Uncertainty (What else?)
Photo by Sean Benesh / Unsplash

We made it to February. Congratulations.

My living and dining rooms are currently full of boxes—both those containing a total of around 1200 books, and those waiting to be packed with... books.

Last spring we raised around $31,000 CAD on Kickstarter to finance production of Quilting: A Modern Creative Journey Through an Age-Old Craft, by Andrea Tsang Jackson, which hits shelves on February 18th. I'm spending the first half of February packing and shipping rewards to backers, some of which contain any number of other items, part of exclusive bundles offered during the campaign.

One day, I hope to look back on these days knowing that in addition to all the other ways crowdfunding helped me get the company off the ground, it also gave me an intimate, deep understanding of logistics I wouldn't have otherwise.

Of course, I'm burying the lede. On Saturday, Feb 1, two dear friends came over for hours to help me start packing orders. I fed them lunch. There were Cool Ranch Doritos.

Just as I stepped out to walk the dog in the middle of the afternoon, I saw a text from my husband that Trump's tariffs were coming, for sure.

#### Questions on the material
(A) List every person the text on packing Kickstarter rewards refers to by name.
(B) Carry on the text about packing Kickstarter rewards, beginning directly after its final sentence.

#### Given data
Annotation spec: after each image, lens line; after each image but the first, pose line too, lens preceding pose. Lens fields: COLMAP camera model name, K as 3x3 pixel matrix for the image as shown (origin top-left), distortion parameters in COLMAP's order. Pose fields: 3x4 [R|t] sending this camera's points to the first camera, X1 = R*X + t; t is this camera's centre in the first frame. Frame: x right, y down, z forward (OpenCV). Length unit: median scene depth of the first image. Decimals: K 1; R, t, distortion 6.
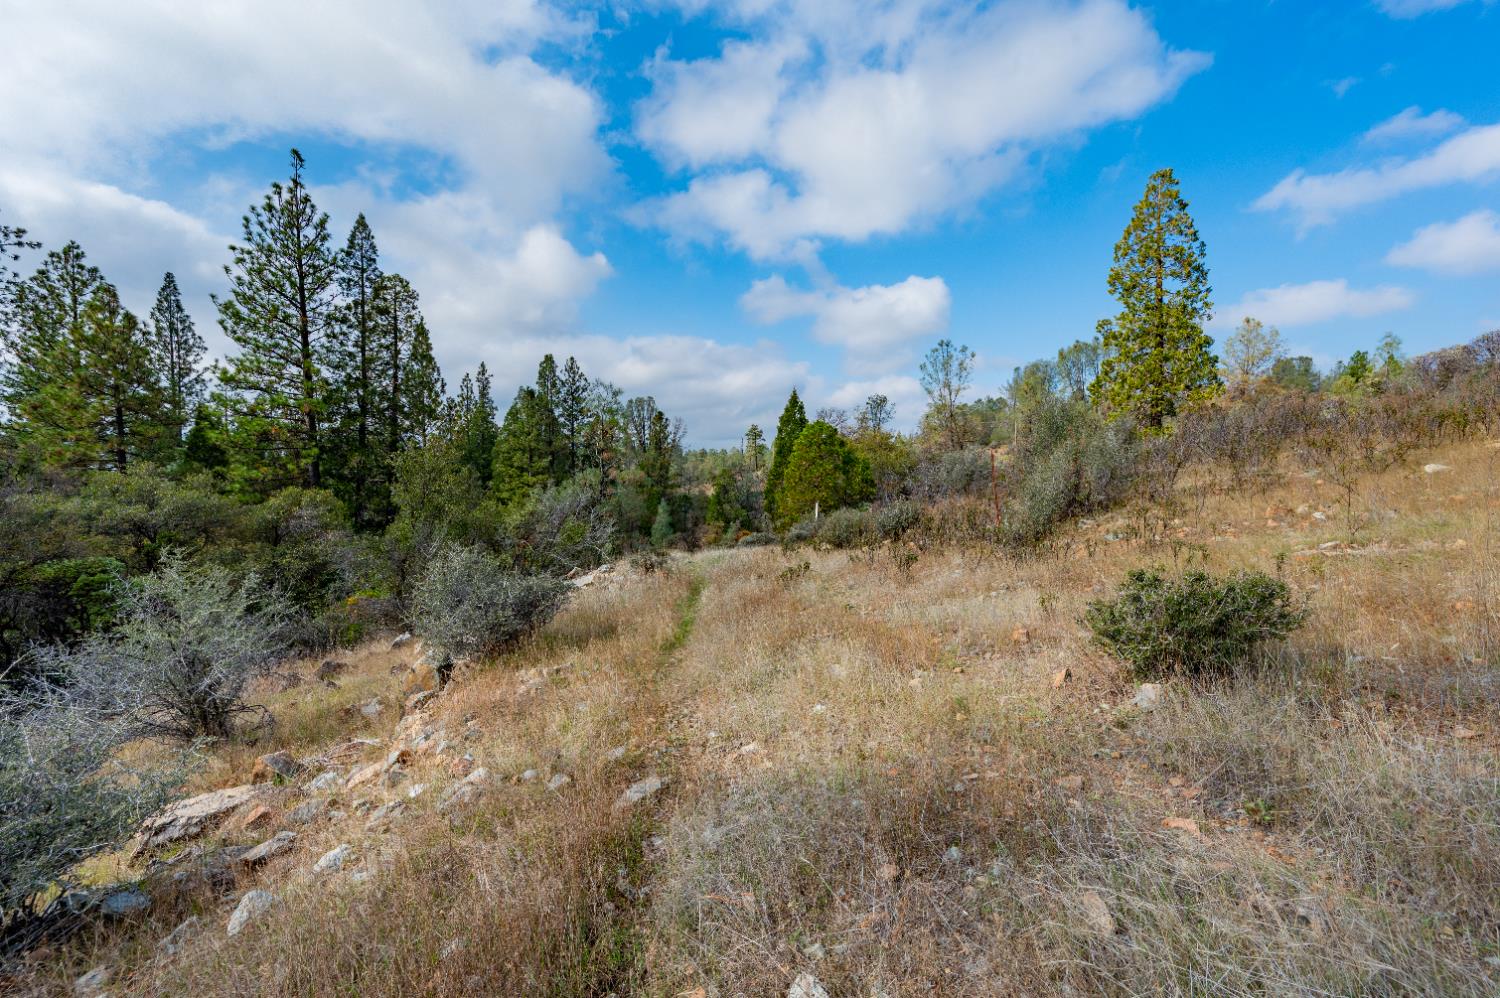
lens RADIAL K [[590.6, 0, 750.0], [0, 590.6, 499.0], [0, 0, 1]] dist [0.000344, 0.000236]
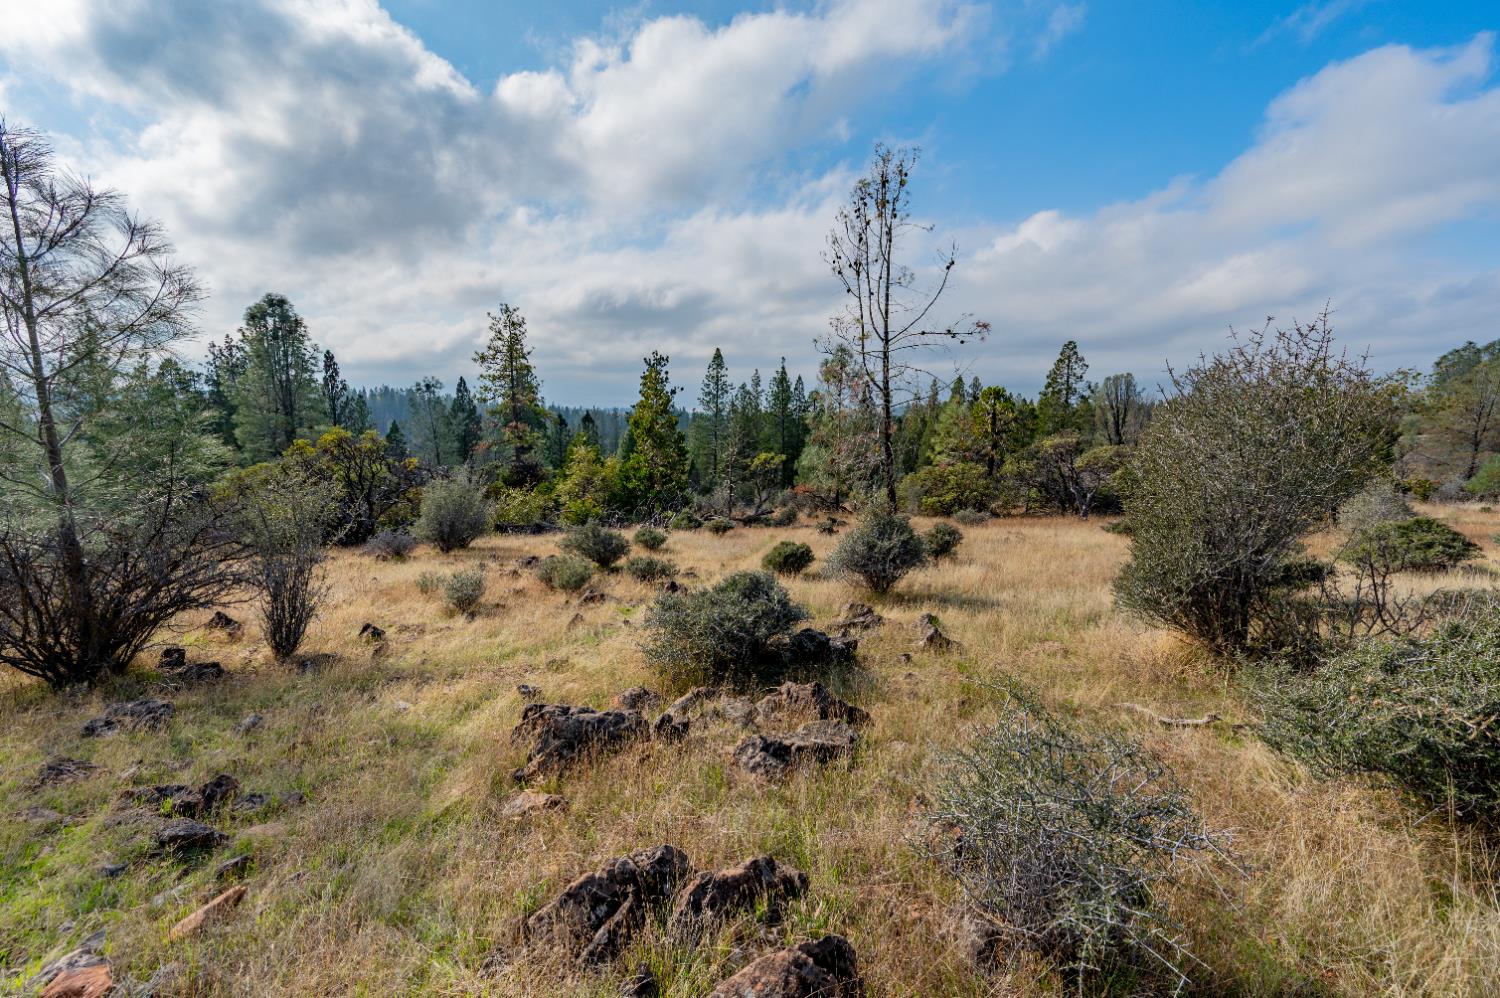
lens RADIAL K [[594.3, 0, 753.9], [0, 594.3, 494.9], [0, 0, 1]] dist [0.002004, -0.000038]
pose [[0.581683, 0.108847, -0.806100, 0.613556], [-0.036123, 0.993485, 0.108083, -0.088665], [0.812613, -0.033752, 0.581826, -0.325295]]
* * *
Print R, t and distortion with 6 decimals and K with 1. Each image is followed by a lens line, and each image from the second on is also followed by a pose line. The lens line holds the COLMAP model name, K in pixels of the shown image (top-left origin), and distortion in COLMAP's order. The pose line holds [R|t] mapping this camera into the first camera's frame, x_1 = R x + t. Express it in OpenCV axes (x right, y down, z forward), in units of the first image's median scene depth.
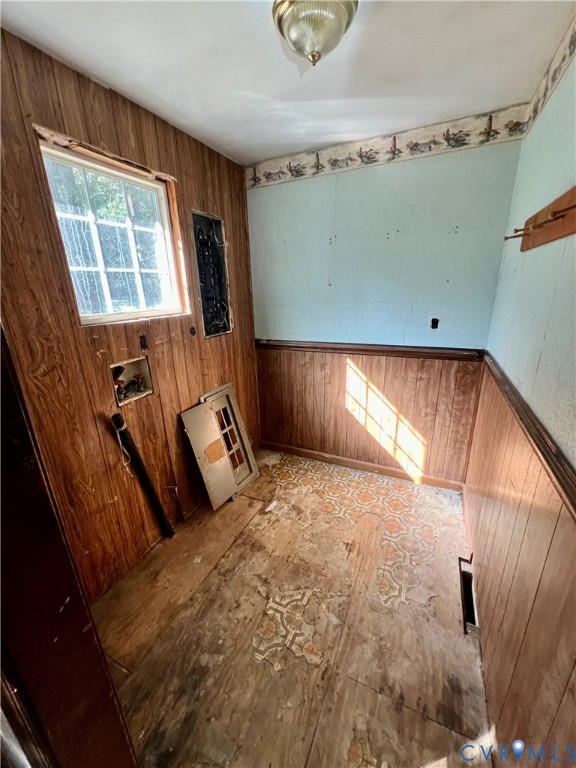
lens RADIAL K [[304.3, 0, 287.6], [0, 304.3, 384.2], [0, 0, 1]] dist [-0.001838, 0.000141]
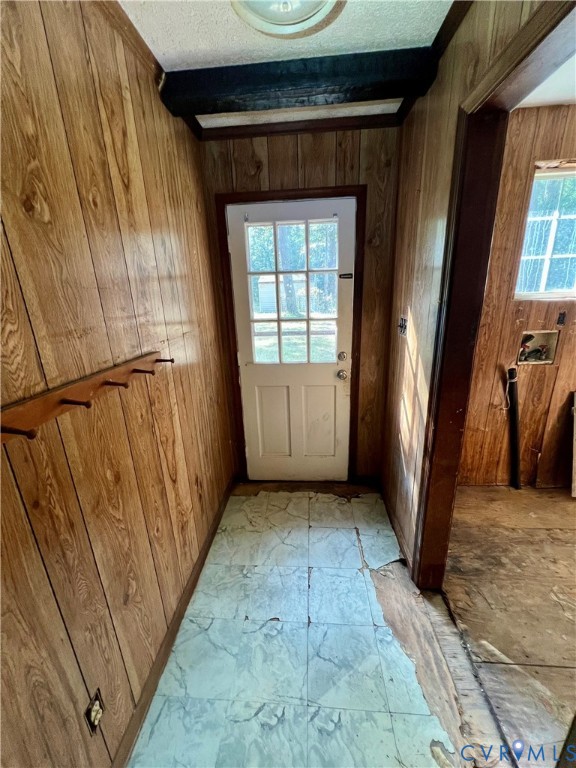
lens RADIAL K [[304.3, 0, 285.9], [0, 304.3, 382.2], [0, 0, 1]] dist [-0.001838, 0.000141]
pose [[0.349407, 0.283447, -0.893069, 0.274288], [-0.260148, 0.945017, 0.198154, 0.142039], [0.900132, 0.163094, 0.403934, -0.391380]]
--
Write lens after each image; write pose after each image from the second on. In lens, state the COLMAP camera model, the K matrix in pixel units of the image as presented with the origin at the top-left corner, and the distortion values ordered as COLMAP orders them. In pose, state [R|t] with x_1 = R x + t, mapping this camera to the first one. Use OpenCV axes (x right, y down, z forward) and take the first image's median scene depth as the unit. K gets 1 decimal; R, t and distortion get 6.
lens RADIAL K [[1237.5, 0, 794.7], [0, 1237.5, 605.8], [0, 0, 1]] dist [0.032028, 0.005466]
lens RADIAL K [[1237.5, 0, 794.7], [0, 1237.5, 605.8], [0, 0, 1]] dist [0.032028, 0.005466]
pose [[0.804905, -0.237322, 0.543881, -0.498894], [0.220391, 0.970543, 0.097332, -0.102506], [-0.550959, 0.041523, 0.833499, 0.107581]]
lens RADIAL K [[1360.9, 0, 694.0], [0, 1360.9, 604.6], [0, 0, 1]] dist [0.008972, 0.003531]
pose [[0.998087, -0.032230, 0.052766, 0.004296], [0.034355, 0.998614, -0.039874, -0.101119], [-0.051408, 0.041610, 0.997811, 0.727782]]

#### Answers to the tasks
(A) Sean Benesh, Andrea Tsang Jackson, Trump

(B)
As I took a slow perambulation around the block while skimming the New York Times, I let my mind go to places I'm usually good at preventing it from going: all the ways the house of cards holding up this fragile startup press could come crashing down.

One of my two major goals for 2025, which I put down in ink as I worked through my reflections and plans back in December, was to work toward establishing sales and distribution for our books in the U.S.

On the upside: I don't have that yet, so I can't lose it.

On the downside, I'm being confronted by all the reasons I want it, and though the tariffs have been delayed a month (whatever that means), confronting these reasons is forcing me to get very, very specific about it. Which is not a bad thing really, but I am very concerned about what I'll find when I finally have time to do it thoroughly.

The American market is ten times the size of the Canadian market, and there is an assumption that seems to underlie the entire way the Canadian book-publishing industry operates that Canadian publishing cannot be sustained by the Canadian market alone. It's why like 90% of our trade infrastructure is designed to lobby provincial and federal governments for more grants, tax breaks and subsidies (to be clear, to the detriment of actually supporting best business practices, innovation, and productive networking within the industry itself).

We released our first full-colour book in April, 2023, after doing a small print run of our first black-and-white book as a test case in the spring of 2022. I've run three successful Kickstarter campaigns to finance production of our first three full-colour books. And I have not taken a dime in salary (insert all kinds of punditry about the state of entrepreneurialism that this kind of thing is considered normal in North America; my business is made possible by my husband's stable job).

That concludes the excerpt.